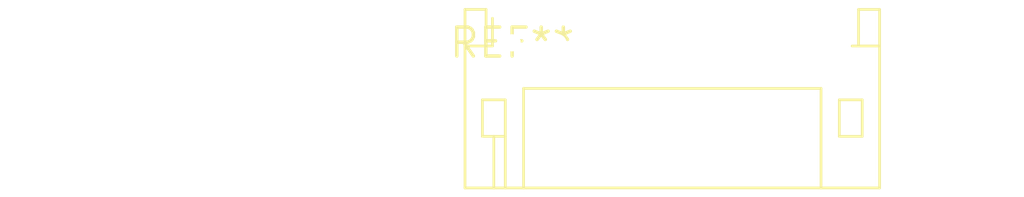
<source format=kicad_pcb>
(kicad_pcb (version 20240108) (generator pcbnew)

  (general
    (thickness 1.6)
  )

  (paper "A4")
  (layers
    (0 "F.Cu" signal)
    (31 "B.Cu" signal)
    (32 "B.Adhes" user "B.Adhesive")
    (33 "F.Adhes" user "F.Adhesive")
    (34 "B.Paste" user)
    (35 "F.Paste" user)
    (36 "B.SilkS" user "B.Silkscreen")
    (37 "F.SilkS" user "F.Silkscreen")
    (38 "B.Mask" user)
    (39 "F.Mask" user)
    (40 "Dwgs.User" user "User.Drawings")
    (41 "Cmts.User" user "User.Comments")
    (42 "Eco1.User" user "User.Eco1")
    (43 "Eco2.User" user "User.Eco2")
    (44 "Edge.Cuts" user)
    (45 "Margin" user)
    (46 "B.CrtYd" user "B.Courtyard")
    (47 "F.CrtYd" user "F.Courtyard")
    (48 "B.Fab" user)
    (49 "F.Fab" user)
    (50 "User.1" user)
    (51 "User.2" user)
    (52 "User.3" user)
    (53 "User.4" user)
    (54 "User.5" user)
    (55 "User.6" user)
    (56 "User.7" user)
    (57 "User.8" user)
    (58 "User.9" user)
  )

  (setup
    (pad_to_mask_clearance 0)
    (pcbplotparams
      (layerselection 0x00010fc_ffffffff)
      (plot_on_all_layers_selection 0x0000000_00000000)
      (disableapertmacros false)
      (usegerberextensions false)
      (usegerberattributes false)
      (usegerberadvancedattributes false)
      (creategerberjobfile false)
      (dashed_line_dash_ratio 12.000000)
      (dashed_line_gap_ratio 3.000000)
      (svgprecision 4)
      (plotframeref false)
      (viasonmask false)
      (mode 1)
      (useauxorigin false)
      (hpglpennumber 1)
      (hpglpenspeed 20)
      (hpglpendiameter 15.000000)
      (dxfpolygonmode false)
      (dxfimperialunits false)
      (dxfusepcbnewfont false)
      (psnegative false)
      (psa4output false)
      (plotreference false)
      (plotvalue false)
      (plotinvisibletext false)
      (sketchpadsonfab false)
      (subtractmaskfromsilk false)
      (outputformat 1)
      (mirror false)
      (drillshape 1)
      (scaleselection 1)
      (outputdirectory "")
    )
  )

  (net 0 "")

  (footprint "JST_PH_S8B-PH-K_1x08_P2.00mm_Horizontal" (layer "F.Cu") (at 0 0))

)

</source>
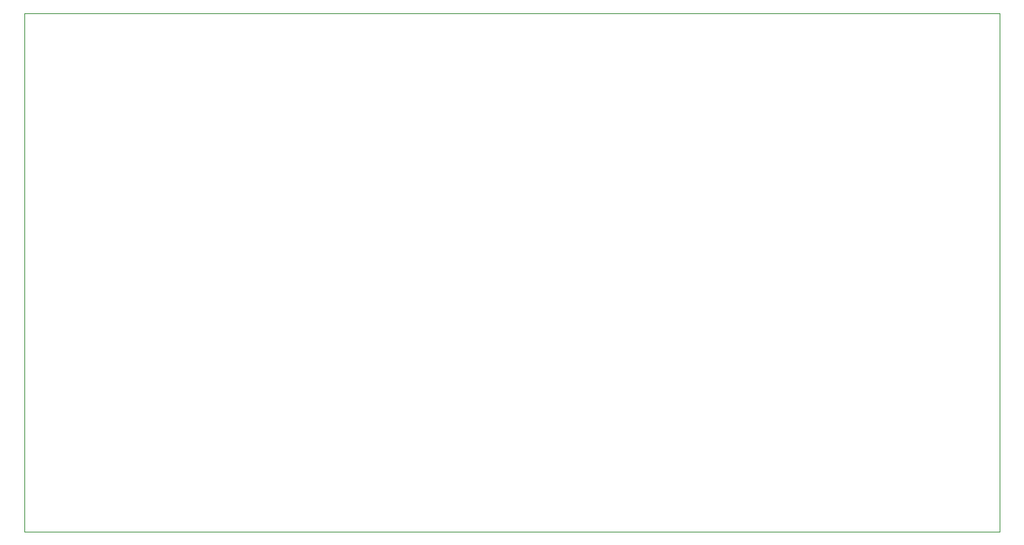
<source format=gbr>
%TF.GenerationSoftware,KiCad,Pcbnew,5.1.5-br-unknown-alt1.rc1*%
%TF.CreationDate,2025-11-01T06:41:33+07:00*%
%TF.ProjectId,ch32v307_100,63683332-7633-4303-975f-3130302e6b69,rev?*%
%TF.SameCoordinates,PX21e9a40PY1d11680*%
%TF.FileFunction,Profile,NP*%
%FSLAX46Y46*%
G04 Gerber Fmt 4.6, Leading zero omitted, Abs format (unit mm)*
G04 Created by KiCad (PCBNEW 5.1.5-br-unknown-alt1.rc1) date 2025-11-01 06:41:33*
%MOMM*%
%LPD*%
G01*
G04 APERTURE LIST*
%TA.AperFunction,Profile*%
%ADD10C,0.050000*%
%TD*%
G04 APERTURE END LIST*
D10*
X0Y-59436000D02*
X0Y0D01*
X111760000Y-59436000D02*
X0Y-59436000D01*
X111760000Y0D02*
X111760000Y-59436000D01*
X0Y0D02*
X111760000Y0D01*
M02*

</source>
==========
ACTIVITY ->
Copy every record character for character. Skip the pictures.

COMPLETED EXERCISE ->
<source format=kicad_pcb>
(kicad_pcb (version 20240108) (generator pcbnew)

  (general
    (thickness 1.6)
  )

  (paper "A4")
  (layers
    (0 "F.Cu" signal)
    (31 "B.Cu" signal)
    (32 "B.Adhes" user "B.Adhesive")
    (33 "F.Adhes" user "F.Adhesive")
    (34 "B.Paste" user)
    (35 "F.Paste" user)
    (36 "B.SilkS" user "B.Silkscreen")
    (37 "F.SilkS" user "F.Silkscreen")
    (38 "B.Mask" user)
    (39 "F.Mask" user)
    (40 "Dwgs.User" user "User.Drawings")
    (41 "Cmts.User" user "User.Comments")
    (42 "Eco1.User" user "User.Eco1")
    (43 "Eco2.User" user "User.Eco2")
    (44 "Edge.Cuts" user)
    (45 "Margin" user)
    (46 "B.CrtYd" user "B.Courtyard")
    (47 "F.CrtYd" user "F.Courtyard")
    (48 "B.Fab" user)
    (49 "F.Fab" user)
    (50 "User.1" user)
    (51 "User.2" user)
    (52 "User.3" user)
    (53 "User.4" user)
    (54 "User.5" user)
    (55 "User.6" user)
    (56 "User.7" user)
    (57 "User.8" user)
    (58 "User.9" user)
  )

  (setup
    (pad_to_mask_clearance 0)
    (pcbplotparams
      (layerselection 0x00010fc_ffffffff)
      (plot_on_all_layers_selection 0x0000000_00000000)
      (disableapertmacros false)
      (usegerberextensions false)
      (usegerberattributes false)
      (usegerberadvancedattributes false)
      (creategerberjobfile false)
      (dashed_line_dash_ratio 12.000000)
      (dashed_line_gap_ratio 3.000000)
      (svgprecision 4)
      (plotframeref false)
      (viasonmask false)
      (mode 1)
      (useauxorigin false)
      (hpglpennumber 1)
      (hpglpenspeed 20)
      (hpglpendiameter 15.000000)
      (dxfpolygonmode false)
      (dxfimperialunits false)
      (dxfusepcbnewfont false)
      (psnegative false)
      (psa4output false)
      (plotreference false)
      (plotvalue false)
      (plotinvisibletext false)
      (sketchpadsonfab false)
      (subtractmaskfromsilk false)
      (outputformat 1)
      (mirror false)
      (drillshape 1)
      (scaleselection 1)
      (outputdirectory "")
    )
  )

  (net 0 "")

  (footprint "JST_PH_S8B-PH-K_1x08_P2.00mm_Horizontal" (layer "F.Cu") (at 0 0))

)

</source>
<source format=gbr>
%TF.GenerationSoftware,KiCad,Pcbnew,5.1.5-br-unknown-alt1.rc1*%
%TF.CreationDate,2025-11-01T06:41:33+07:00*%
%TF.ProjectId,ch32v307_100,63683332-7633-4303-975f-3130302e6b69,rev?*%
%TF.SameCoordinates,PX21e9a40PY1d11680*%
%TF.FileFunction,Profile,NP*%
%FSLAX46Y46*%
G04 Gerber Fmt 4.6, Leading zero omitted, Abs format (unit mm)*
G04 Created by KiCad (PCBNEW 5.1.5-br-unknown-alt1.rc1) date 2025-11-01 06:41:33*
%MOMM*%
%LPD*%
G01*
G04 APERTURE LIST*
%TA.AperFunction,Profile*%
%ADD10C,0.050000*%
%TD*%
G04 APERTURE END LIST*
D10*
X0Y-59436000D02*
X0Y0D01*
X111760000Y-59436000D02*
X0Y-59436000D01*
X111760000Y0D02*
X111760000Y-59436000D01*
X0Y0D02*
X111760000Y0D01*
M02*

</source>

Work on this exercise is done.